Marc-Andre LeCouffe

Photo : Marc-Andre LeCouffe Crédit : AFP

LHJMQ

Un record de médiocrité à la portée du Titan

Un record de médiocrité à la portée du Titan

Mikaël Lalancette

Publié 21 février
Mis à jour 21 février

Les partisans du Titan d’Acadie-Bathurst se souviendront longtemps de la saison 2017-2018. L’équipe a tout raflé sur son passage et a fait une démonstration de force en grande finale du tournoi de la Coupe Memorial.

En analyse, le pilote des Pats de Regina, John Paddock, a résumé la performance du Titan de la meilleure façon possible: «Il nous aurait fallu une deuxième rondelle pour pouvoir jouer avec eux!»

Il y a belle lurette qu’on n’avait pas vu pareille domination d’une formation de la LHJMQ en conclusion du dernier rendez-vous de hockey junior au pays.

Au sein même de l’organisation, on savait bien que les lendemains de la conquête du Titan seraient difficiles. Il y avait une partie du soulagement d'avoir gagné qui était liée à cette reconstruction à venir.

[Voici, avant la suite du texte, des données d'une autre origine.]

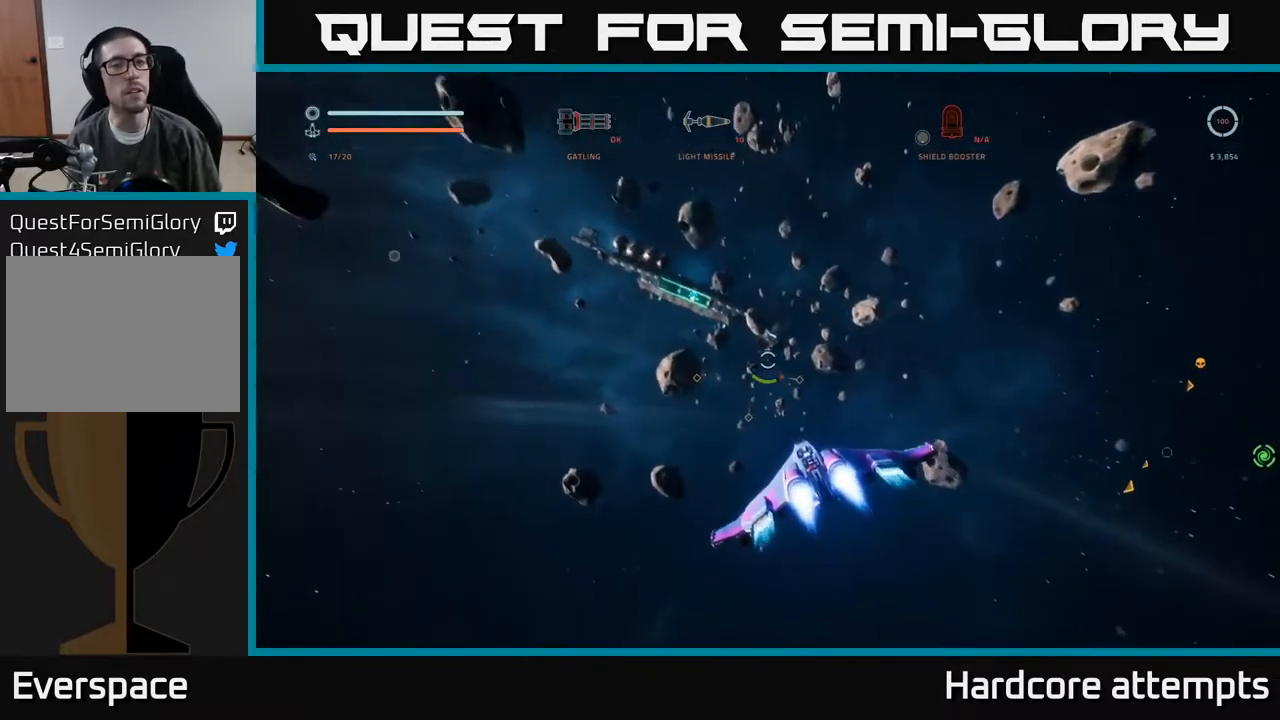
{"buttons": ["L1"], "left_stick": "up", "right_stick": "center", "events": [[84, "A", "down"], [100, "right_stick", "left"], [334, "A", "up"], [350, "right_stick", "center"]]}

Plusieurs éléments-clés ont quitté Bathurst pour l’aventure du hockey professionnel. On peut penser à Evan Fitzpatrick, Jeffrey Truchon-Viel et Olivier Galipeau, par exemple.

Le Titan a aussi troqué plusieurs joueurs dans un désir de regarnir sa banque de choix de repêchage. L’expérience des Samuel Asselin, Keenan MacIsaac, Ethan Crossman, Justin Ducharme, Samuel L’Italien et les autres a beaucoup rapporté au Titan sur le marché des transactions.

Ne restait que Noah Dobson et il a fait ses valises pour le Mondial junior avec l’assurance de ne pas retourner à Bathurst à la conclusion du tournoi. On connaissait les choix obtenus en retour, les Saguenéens étant un intermédiaire dans cette transaction à trois équipes.

Derrière le banc, tous les entraîneurs qui étaient de la conquête du Titan ont quitté l’équipe de la région Chaleur.

Mario Pouliot est devenu entraîneur-chef et directeur général des Huskies, Bryan Lizotte a été promu puis il a quitté l’équipe quelques semaines après le début de saison, et Alexandre Guérard est retourné à Québec comme entraîneur adjoint du Blizzard du Séminaire St-François.

Sylvain Couturier, l'homme fort de l'équipe

Ne reste que le grand patron du Titan, Sylvain Couturier, qui n’en est pas à sa première reconstruction à Bathurst. C'est l'homme fort de l'équipe.

Pour l’instant, c’est à Mario Durocher que revient la lourde commande d’orchestrer la reconstruction du Titan derrière le banc.

Le chantier est vaste, les défis sont immenses. Avec 12 matchs à jouer avant la fin de saison, Bathurst accuse 78 points d’écart en comparaison avec la récolte de l’an dernier.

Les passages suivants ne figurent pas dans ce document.